Don’t invest until you understand

 

You don’t have to look hard to find a celebrity (musician, movie star, athlete) who has been bilked out of a large portion of their earnings through mismanagement. And while some of this mismanagement could be via too much MTV Cribs-style living, other times it was a “trusted advisor” who either used them as a personal piggy bank, or just didn’t know what they were doing.

It’s easy to dismiss these stories with a little bit of schadenfreude, or even just think that that will never happen to you.

Oh really? With misplaced confidence comes misplaced outcomes.

An advisement on advisors

All too often, I hear about bad experiences from people’s financial advisors. Instead of teaching about their options such that they are understood, these people played the “expert card,” going through a bunch of different options a bit too quickly, before saying that they would take care of all of it, asking you to just sign on the dotted line.

Has this happened to you? Have you ever walked out not quite knowing what happened? Are you unsure of what you signed up for?

(This problem is not limited to just financial advisors, of course. Car mechanics and tech support folks can be the same way. Admission: I used to work in tech support.)

If you’ve ever had this feeling, you’re certainly not alone, but at the same time, you should be concerned.

Wait until you understand

I firmly believe that you shouldn’t invest in anything until you understand it fully.

When I say “fully,” I’m not saying that you can spout quotes from the prospectus or anything like that.
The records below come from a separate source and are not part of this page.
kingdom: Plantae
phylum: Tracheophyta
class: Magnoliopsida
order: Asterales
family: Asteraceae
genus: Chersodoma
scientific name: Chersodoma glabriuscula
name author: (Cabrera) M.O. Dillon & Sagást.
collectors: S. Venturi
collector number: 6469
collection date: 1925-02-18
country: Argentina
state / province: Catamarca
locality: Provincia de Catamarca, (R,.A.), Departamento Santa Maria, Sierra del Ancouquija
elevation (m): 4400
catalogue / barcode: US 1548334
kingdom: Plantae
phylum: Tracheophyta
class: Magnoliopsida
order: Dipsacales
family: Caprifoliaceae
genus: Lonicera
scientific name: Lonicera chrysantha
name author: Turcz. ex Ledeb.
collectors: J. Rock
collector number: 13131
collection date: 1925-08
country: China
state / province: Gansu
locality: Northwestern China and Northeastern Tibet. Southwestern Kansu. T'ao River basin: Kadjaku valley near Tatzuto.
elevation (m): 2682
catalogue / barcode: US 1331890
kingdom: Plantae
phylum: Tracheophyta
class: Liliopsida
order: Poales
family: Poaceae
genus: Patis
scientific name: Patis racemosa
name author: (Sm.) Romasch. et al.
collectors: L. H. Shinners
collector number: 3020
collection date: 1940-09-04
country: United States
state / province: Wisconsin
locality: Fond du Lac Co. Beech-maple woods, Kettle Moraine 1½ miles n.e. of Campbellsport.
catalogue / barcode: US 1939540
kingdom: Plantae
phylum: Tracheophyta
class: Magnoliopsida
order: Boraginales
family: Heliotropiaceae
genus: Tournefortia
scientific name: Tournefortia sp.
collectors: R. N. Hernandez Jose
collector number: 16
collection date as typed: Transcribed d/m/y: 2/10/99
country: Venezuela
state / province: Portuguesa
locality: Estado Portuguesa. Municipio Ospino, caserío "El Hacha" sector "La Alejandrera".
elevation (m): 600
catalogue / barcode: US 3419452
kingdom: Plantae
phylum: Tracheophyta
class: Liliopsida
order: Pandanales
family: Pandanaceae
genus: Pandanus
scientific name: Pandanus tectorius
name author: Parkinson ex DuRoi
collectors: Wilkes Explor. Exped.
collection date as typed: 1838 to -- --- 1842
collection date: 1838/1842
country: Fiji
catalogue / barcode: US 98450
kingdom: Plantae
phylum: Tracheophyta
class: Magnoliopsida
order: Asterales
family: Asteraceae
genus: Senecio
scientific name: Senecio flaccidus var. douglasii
But in general, you need to know:

  • What you’re invested in
  • What the strategy is (and why)
  • Fees associated with this strategy
  • Potential risks (and probability)
  • Potential rewards (and probability)

That might sound like a lot to keep track of, and you may not have any interest in it. “But I just want someone to take care of it for me!”

Unfortunately, you don’t get that pass. Because nothing less than your very livelihood is at stake here. This is your money, your future, your ability to travel the world and spend time on your hobbies and visit your family. You want to entrust that to someone else? Maybe I’m not trusting enough, but I rather think you might be too trusting.

Why you can’t outsource this

Here are some reasons why you can’t outsource your decisions, even to an “expert”:

  • The expert may not be an expert. Just because someone has letters after their name, or wears a suit, doesn’t mean that they are qualified or successful. Being an expert requires having a proven track record. And this comes from testimonials from informed people, people who have been well served by this person. Think about it: You look at five Yelp reviews to figure out where to go to dinner, but you only get a single review from a friend for financial advising? Bad plan.
  • The expert may take advantage of you. Remember all those celebrities with advisors who mismanaged their client’s funds? I don’t mean to spread hysteria or libel, but how do you know unless you are confident about what you’re getting into?
  •  The expert may not be trustworthy. How is this expert making his/her money? Are they getting kickbacks from certain investments that you make? Can you trust them to have your interests in mind? I’m not suggesting that advisors shouldn’t make a decent, even exceptional living, but when they provide advice that specifically benefits them, the lack of objectivity calls everything they say into question.

A test

So here’s a test you can take before you can truly say that you’re ready to move forward with an investment. Can you explain the plan to a family member or trusted friend? I’m not talking about giving away specific numbers (I’m well aware of the taboo on talking about specific figures) but just the fundamentals. Here’s a sample (hypothetical) situation:

“I make too much money to contribute in the Roth IRA plan, so what we are going to do is invest in funds in a traditional IRA and then perform a ‘back door’ conversion to a Roth each year. I’ll have a big tax bill each time because of this, but this means that the money in the Roth will grow tax free from here on out…”

Or

“The first fund I am investing in is an aggressive small-cap mutual fund from Flagship, with a low fee of 0.20% and no load. It has returned approximately 11% average annually over the past 20 years…”

I think investing is best when it’s simple, as complexity is often used to obscure financial shenanigans. Don’t buy into it. If you don’t understand, speak up. If you’re not getting the answers you need to explain it to someone else, keep trying. If the information still isn’t forthcoming, stand up, say thank you very much, and walk right out the door.

But enough about me. Can you explain your investing strategy to someone else?